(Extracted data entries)
——
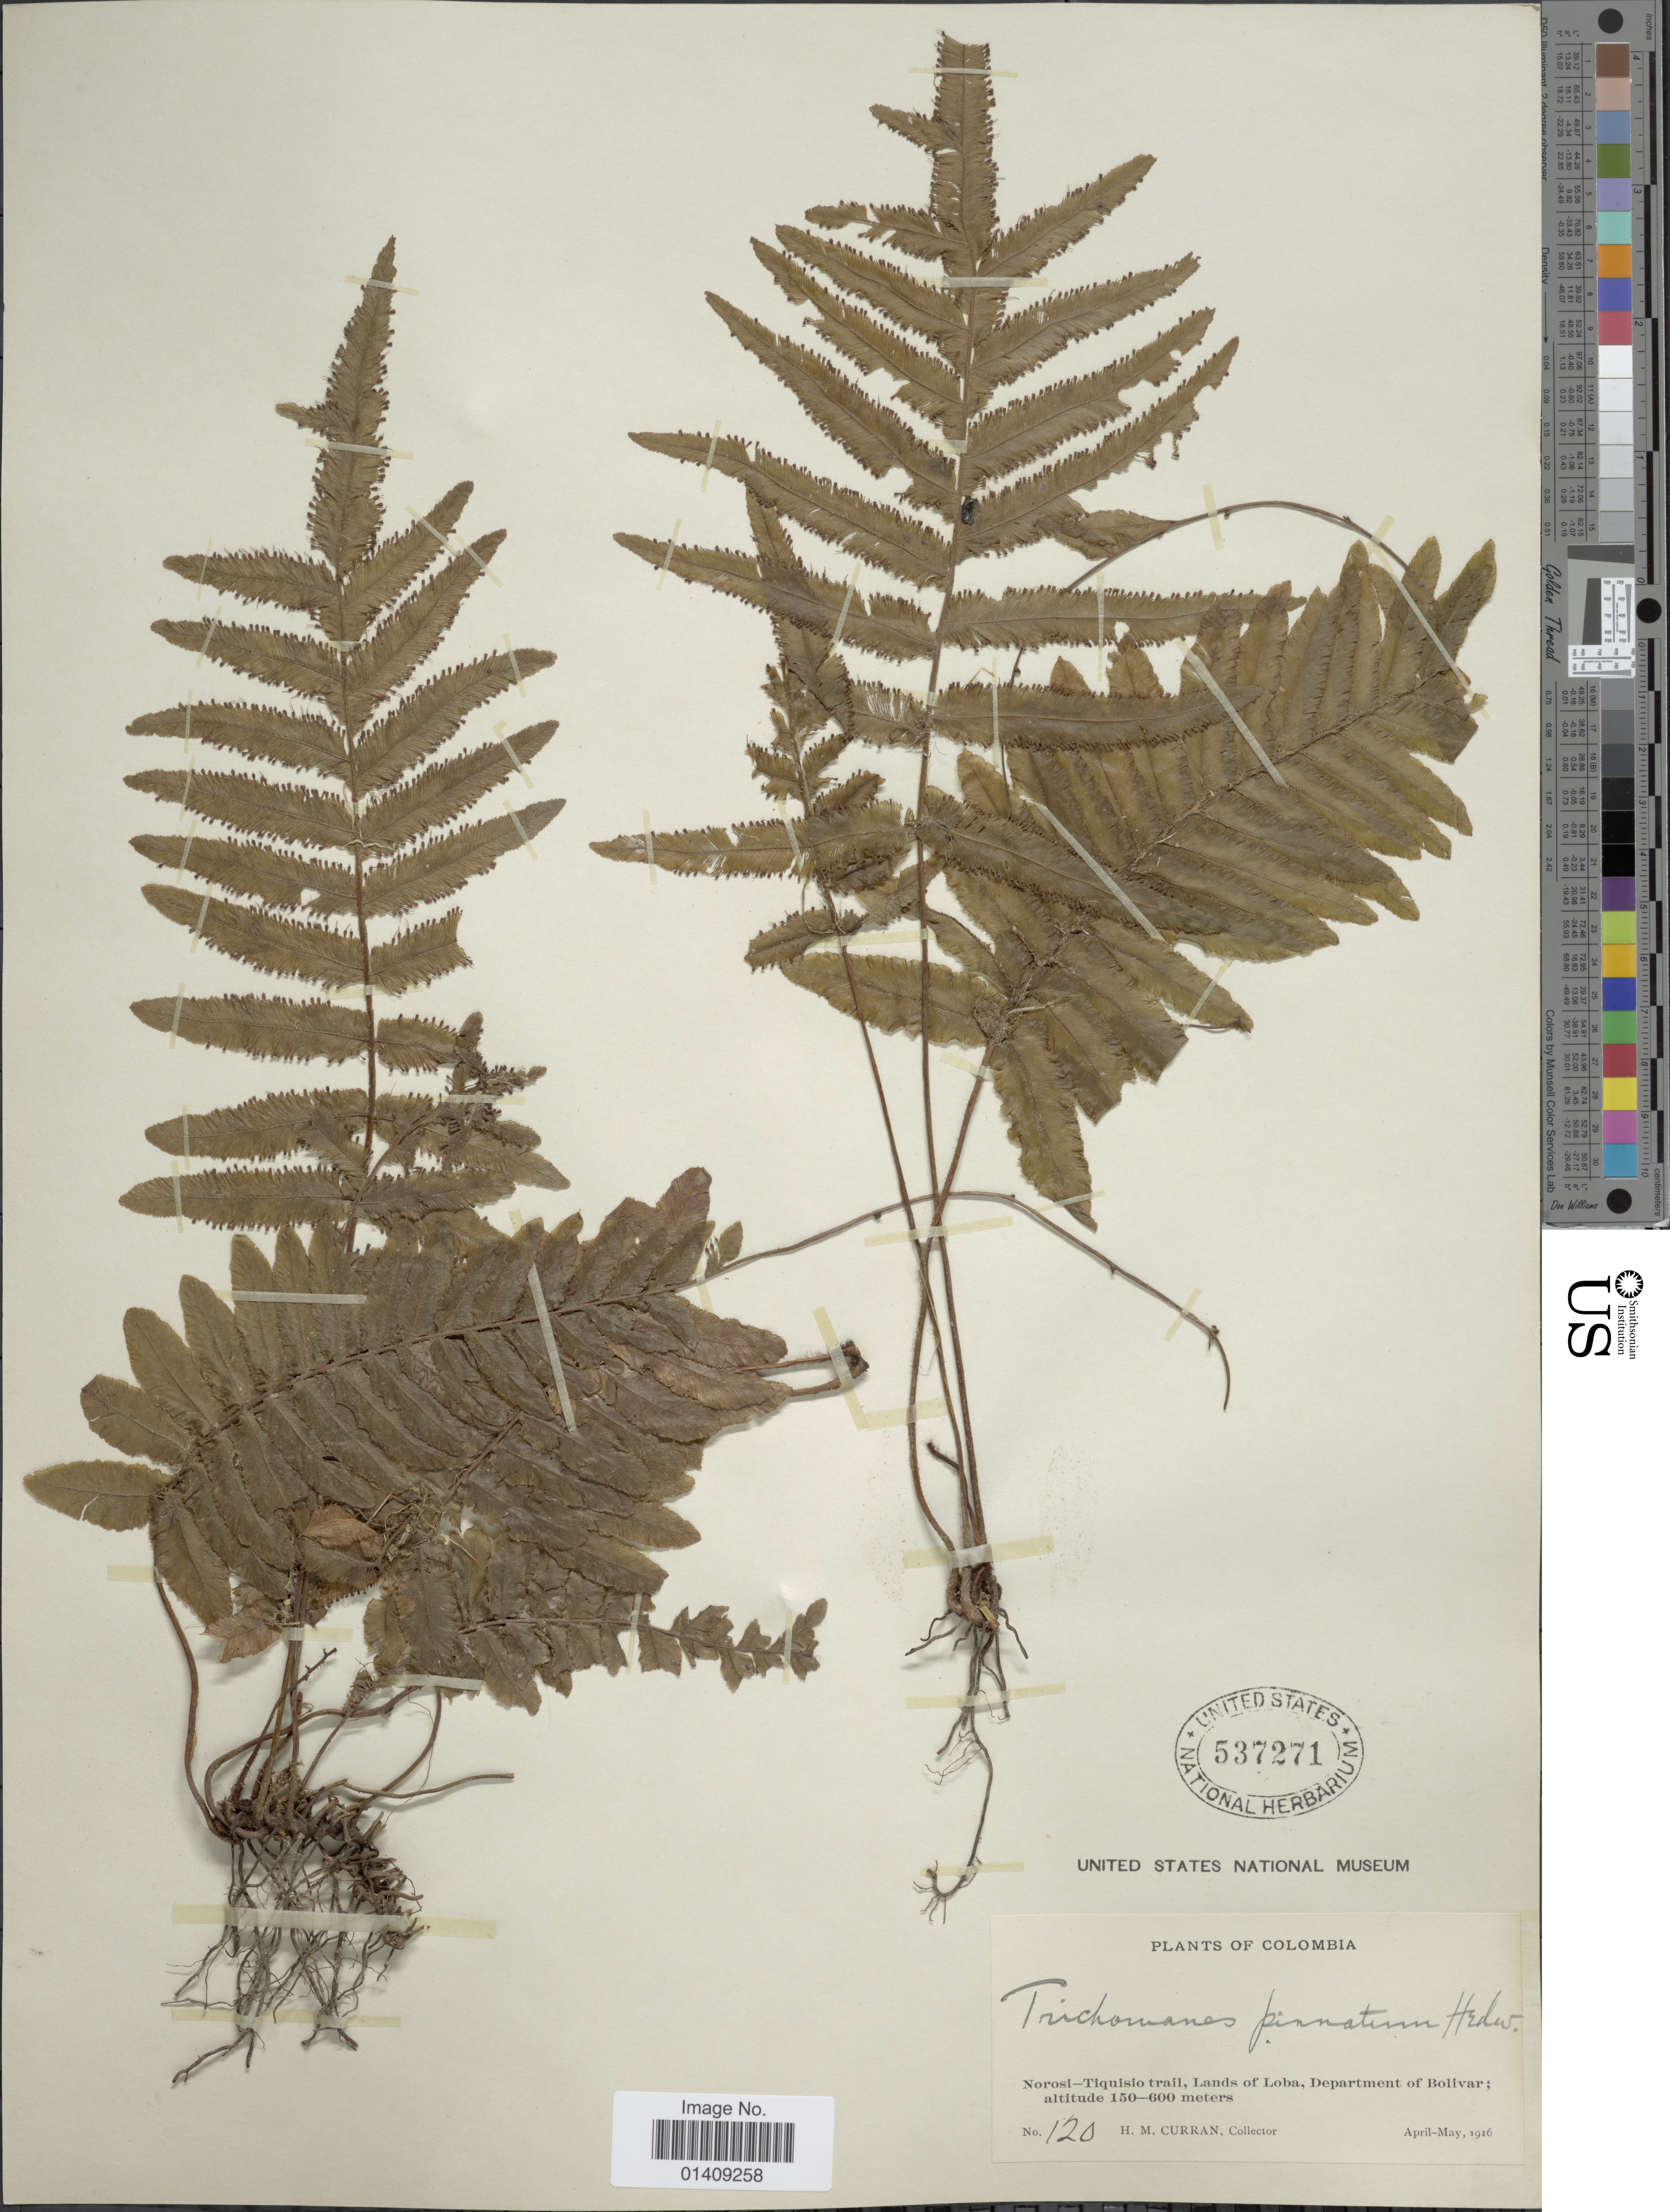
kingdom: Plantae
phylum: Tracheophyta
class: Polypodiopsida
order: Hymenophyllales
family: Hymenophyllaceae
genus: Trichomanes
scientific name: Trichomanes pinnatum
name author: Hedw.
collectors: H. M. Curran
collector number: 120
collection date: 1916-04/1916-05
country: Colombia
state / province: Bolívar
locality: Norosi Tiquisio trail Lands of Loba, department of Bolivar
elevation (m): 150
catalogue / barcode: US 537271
——
## WORK INSTRUCTIONS
Please copy every line of the records above word for word, leaving out the pictures.

## WRITTEN RESPONSE
kingdom: Plantae
phylum: Tracheophyta
class: Polypodiopsida
order: Hymenophyllales
family: Hymenophyllaceae
genus: Trichomanes
scientific name: Trichomanes pinnatum
name author: Hedw.
collectors: H. M. Curran
collector number: 120
collection date: 1916-04/1916-05
country: Colombia
state / province: Bolívar
locality: Norosi Tiquisio trail Lands of Loba, department of Bolivar
elevation (m): 150
catalogue / barcode: US 537271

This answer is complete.